* **WORK REQUIRED**:
Show each line in the listing below that contains the word "over".

** Opening RECORDS TO USE block **

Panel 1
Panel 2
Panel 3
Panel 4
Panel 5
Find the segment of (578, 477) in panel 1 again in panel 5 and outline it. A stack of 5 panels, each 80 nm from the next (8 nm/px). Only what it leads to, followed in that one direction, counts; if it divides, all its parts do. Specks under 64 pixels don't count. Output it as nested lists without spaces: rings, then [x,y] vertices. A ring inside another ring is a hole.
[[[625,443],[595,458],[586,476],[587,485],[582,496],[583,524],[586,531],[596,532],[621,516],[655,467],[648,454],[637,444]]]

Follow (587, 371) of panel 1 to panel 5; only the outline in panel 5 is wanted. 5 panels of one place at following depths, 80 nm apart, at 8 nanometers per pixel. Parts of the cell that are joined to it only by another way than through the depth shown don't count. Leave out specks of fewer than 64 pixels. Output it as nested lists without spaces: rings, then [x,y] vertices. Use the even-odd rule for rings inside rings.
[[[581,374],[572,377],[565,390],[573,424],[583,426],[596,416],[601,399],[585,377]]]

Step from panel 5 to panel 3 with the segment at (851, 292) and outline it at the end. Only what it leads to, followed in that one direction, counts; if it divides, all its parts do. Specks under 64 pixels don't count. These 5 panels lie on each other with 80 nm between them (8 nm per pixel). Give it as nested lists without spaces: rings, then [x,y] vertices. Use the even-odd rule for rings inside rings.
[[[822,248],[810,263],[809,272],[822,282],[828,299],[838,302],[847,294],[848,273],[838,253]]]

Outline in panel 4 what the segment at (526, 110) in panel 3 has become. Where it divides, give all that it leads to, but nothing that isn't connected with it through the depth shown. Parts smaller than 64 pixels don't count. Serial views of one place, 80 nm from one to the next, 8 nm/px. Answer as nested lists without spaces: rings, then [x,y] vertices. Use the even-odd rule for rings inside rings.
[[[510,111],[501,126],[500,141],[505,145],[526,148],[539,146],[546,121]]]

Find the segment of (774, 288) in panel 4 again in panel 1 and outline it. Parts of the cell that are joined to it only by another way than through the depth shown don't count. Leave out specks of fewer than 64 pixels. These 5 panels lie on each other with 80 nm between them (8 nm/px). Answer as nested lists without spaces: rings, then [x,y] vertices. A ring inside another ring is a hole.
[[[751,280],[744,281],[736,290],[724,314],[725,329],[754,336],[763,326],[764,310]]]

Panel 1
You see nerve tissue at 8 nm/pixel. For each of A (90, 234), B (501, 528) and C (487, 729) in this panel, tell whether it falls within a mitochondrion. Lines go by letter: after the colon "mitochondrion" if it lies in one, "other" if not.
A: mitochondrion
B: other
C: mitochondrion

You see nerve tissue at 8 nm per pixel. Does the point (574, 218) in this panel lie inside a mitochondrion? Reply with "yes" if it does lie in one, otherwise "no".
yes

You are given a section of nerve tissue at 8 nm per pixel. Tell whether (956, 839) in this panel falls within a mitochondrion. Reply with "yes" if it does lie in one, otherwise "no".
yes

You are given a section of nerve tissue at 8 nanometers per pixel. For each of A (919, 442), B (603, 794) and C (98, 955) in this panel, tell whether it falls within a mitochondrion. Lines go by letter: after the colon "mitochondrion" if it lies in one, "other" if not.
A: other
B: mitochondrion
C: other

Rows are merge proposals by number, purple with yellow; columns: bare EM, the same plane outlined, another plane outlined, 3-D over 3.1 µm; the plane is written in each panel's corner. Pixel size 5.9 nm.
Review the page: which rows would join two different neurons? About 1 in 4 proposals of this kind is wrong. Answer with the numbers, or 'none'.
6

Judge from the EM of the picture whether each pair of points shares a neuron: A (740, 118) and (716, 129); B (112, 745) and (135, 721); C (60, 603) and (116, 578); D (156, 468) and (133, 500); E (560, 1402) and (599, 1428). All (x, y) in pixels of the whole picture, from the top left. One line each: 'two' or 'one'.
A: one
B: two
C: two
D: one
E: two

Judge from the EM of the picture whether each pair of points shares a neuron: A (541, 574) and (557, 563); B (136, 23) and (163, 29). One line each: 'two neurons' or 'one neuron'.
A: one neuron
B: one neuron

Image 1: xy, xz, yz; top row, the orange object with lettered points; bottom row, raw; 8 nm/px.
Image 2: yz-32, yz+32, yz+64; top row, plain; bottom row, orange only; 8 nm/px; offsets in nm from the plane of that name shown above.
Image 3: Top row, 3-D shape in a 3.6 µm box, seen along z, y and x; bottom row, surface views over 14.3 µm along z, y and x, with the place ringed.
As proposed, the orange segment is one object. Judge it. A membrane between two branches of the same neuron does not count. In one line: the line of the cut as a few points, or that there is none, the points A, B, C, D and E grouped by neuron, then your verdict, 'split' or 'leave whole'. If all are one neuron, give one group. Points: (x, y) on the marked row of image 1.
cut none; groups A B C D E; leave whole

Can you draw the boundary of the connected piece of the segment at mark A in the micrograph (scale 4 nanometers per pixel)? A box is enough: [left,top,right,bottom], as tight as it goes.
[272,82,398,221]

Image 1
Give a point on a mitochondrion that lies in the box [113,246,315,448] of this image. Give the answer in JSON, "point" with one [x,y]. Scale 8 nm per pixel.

** Closing RECORDS TO USE block **

* **ANSWER AREA**:
Rows are merge proposals by number, purple with yellow; columns: bare EM, the same plane outlined, another plane outlined, 3-D over 3.1 µm; the plane is written in each panel's corner. Pixel size 5.9 nm.
Image 3: Top row, 3-D shape in a 3.6 µm box, seen along z, y and x; bottom row, surface views over 14.3 µm along z, y and x, with the place ringed.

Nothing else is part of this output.